Tuesday, October 11, 2011

Well it made me laugh

An Englishman, an Irishman and a Scotsman walked into a bar ............ the Welshman was still in New Zealand.

Saturday, October 01, 2011

Forgotten Radnorian?

On the face of it Enoch Powell isn't a Forgotten Radnorian at all. His Radnorshire connections are mentioned in biographies written by competent authors and put out by reliable publishers.

Mr Powell would make a worthy addition to the list of those Radnorians who have made a contribution to Welsh scholarship.

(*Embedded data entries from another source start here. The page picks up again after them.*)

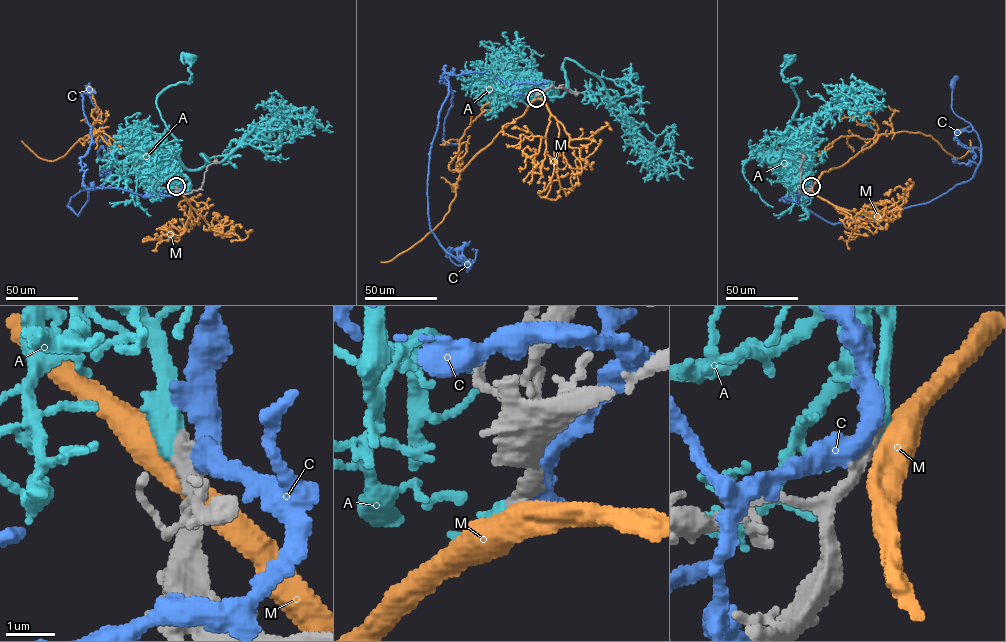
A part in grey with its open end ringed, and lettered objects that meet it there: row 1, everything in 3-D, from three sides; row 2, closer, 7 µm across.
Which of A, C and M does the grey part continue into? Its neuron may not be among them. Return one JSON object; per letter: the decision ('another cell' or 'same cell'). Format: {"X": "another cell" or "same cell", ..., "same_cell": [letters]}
{"A": "same cell", "C": "another cell", "M": "another cell", "same_cell": ["A"]}

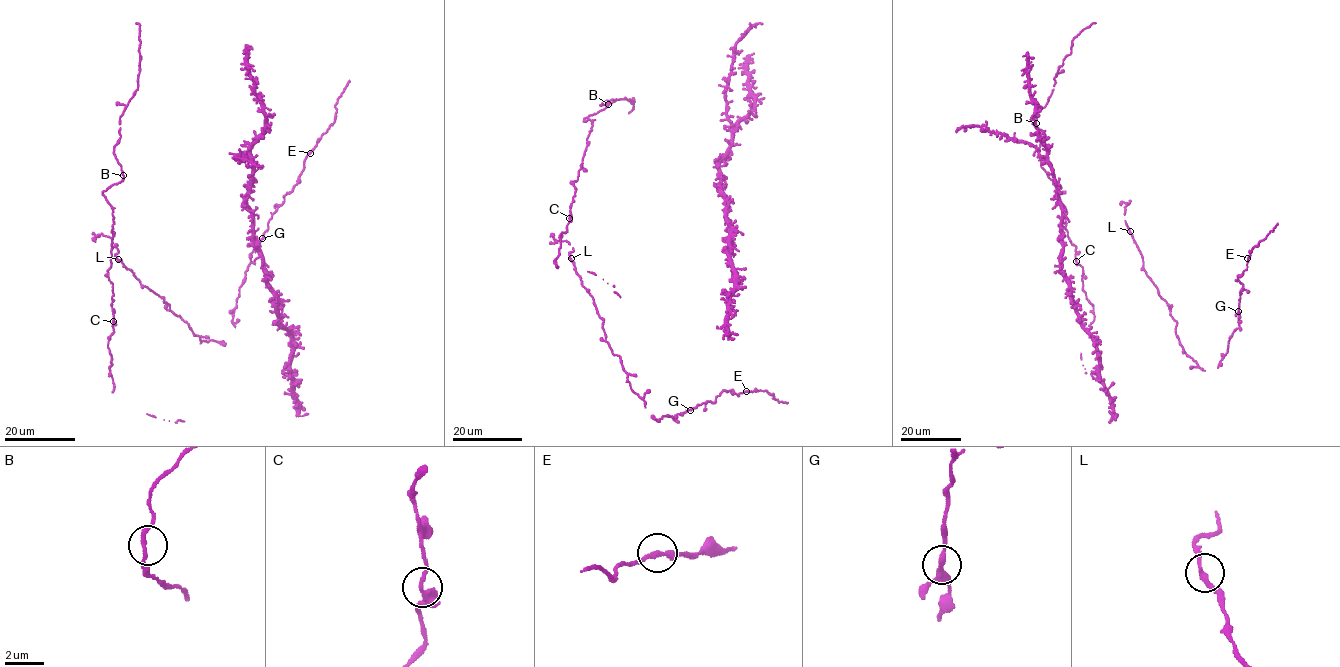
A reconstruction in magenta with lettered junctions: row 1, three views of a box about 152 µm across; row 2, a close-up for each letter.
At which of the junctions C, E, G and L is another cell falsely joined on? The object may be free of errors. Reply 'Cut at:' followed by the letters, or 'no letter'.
Cut at: no letter

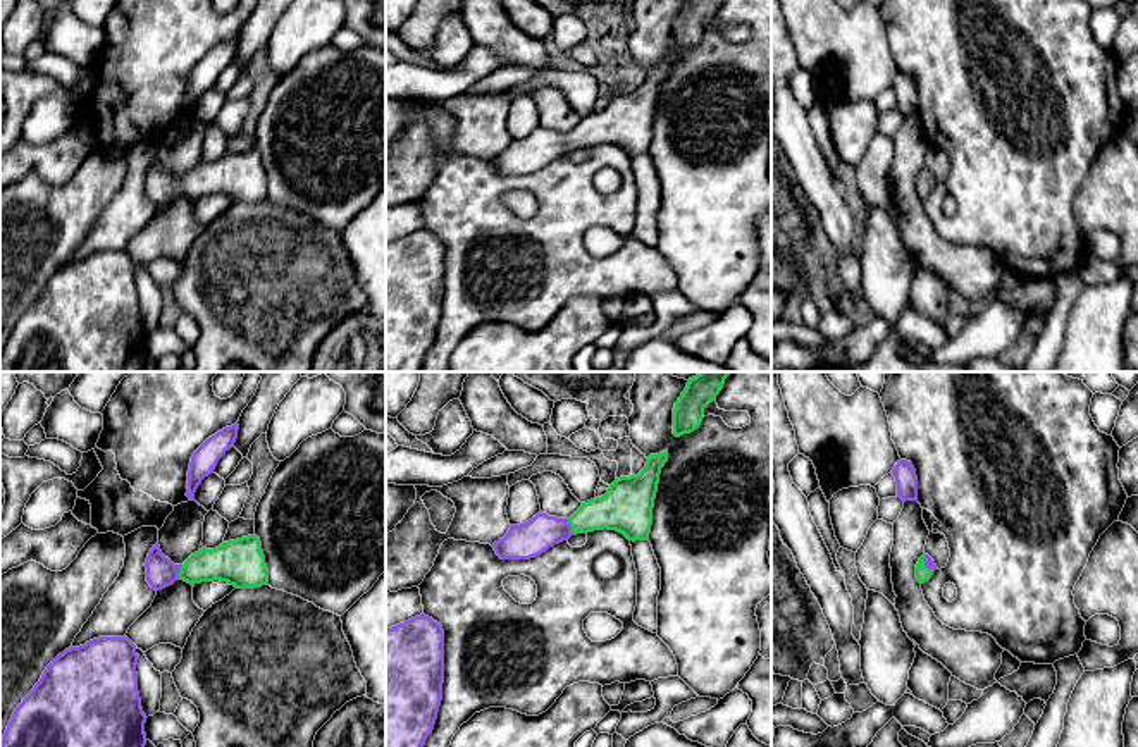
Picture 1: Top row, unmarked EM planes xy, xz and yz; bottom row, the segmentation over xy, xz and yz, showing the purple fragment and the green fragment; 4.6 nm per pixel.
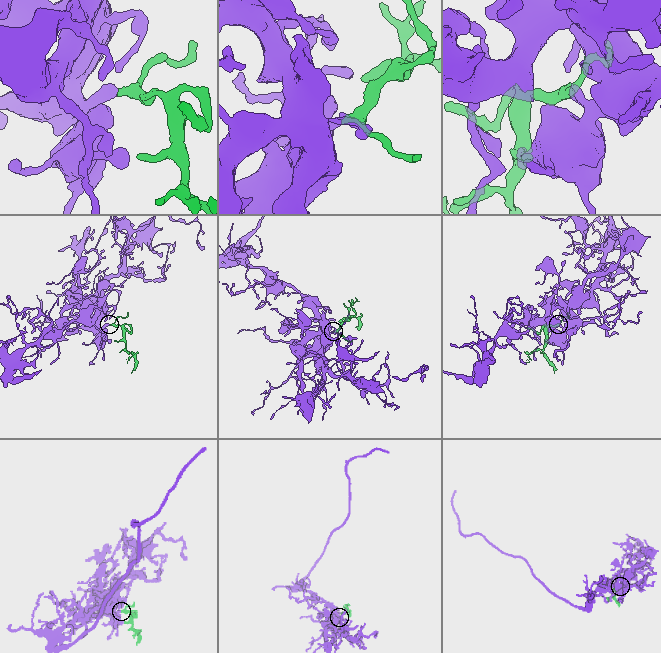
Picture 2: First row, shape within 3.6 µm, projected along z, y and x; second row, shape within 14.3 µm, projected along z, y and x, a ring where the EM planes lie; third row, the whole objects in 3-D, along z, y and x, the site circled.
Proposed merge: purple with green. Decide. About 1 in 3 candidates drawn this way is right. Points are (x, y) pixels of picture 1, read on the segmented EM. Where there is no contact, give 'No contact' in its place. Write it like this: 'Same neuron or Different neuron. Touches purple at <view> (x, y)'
Same neuron. Touches purple at xz (570, 527)

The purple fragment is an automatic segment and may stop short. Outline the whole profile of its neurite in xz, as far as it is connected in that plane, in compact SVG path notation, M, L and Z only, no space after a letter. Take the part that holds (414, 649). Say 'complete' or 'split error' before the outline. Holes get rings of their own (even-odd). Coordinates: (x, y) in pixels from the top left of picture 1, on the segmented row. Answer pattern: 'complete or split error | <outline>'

After all he was the joint editor of Llyfr Blegywryd, an edition of a version of the Laws of Hywel Dda published by the University Of Wales.

Unfortunately when we look for a Radnorian connection what do we find? It's easy enough to trace the Powells as far back as the mid 18C, they come from Somerset. Likewise his mother's family, the Breezes, are found in Newport, Shropshire. His other grandparents' lines show no recent Radnorshire roots either.

A case of authors repeating "a fact" for which they have no evidence?